### GOAL OF THE EXERCISE
If a line in the entries below contains "CROSS", copy it.

(Collected data entries)
>>>

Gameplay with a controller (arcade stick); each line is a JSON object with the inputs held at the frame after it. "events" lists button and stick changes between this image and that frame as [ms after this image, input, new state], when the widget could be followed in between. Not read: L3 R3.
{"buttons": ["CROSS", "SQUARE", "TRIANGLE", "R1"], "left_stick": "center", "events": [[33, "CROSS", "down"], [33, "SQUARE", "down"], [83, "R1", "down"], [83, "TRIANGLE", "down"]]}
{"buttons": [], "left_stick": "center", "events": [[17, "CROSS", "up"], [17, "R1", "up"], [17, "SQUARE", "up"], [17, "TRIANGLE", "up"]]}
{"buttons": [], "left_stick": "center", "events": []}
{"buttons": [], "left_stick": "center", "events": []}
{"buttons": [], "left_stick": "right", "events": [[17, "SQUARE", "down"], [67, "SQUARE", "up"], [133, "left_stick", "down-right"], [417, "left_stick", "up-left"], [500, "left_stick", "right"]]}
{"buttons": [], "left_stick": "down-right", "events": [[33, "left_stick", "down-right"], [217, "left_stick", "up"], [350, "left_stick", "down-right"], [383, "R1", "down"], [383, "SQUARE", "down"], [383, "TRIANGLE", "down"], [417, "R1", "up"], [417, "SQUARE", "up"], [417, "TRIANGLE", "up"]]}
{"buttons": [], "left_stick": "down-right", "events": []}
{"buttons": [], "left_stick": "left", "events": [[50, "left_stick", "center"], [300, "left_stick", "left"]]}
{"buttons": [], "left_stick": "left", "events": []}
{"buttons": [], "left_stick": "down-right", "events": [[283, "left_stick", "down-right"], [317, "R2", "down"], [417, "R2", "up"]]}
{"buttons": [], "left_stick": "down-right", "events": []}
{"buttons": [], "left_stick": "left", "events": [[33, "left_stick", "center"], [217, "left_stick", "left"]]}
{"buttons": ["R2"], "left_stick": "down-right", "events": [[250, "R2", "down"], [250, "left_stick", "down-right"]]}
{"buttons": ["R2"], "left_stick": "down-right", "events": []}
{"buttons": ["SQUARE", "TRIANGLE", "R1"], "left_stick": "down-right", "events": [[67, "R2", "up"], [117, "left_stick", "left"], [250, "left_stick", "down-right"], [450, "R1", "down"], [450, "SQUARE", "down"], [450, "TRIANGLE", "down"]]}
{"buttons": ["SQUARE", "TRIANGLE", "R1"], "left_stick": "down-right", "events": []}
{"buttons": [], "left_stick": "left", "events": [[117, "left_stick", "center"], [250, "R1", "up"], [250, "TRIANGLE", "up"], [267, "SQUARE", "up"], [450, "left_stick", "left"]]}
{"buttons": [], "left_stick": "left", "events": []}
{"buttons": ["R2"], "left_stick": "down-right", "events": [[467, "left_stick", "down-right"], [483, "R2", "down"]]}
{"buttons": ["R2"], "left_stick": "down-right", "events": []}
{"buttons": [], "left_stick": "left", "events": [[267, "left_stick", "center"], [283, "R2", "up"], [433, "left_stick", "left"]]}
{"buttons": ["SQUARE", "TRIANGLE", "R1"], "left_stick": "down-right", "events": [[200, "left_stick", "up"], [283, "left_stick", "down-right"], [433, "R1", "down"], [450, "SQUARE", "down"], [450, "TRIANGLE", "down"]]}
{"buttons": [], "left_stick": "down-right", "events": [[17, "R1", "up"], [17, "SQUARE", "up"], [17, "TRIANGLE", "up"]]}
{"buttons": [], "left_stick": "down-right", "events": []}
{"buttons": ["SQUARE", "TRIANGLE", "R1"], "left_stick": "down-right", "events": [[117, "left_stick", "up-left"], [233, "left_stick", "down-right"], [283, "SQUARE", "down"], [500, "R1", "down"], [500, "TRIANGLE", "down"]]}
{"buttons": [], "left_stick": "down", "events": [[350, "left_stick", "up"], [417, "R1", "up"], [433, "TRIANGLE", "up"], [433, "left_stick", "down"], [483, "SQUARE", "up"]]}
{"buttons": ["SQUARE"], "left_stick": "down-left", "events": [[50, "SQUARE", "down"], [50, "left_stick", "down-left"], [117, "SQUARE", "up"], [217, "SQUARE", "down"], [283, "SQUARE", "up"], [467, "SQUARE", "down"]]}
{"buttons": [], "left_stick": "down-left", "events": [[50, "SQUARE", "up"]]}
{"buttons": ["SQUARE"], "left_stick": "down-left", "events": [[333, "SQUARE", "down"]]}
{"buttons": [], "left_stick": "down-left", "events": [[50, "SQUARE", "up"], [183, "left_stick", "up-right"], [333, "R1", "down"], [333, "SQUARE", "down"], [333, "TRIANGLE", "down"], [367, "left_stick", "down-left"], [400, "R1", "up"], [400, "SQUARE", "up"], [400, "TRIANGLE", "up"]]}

<<<

### TASK RESULT
{"buttons": ["CROSS", "SQUARE", "TRIANGLE", "R1"], "left_stick": "center", "events": [[33, "CROSS", "down"], [33, "SQUARE", "down"], [83, "R1", "down"], [83, "TRIANGLE", "down"]]}
{"buttons": [], "left_stick": "center", "events": [[17, "CROSS", "up"], [17, "R1", "up"], [17, "SQUARE", "up"], [17, "TRIANGLE", "up"]]}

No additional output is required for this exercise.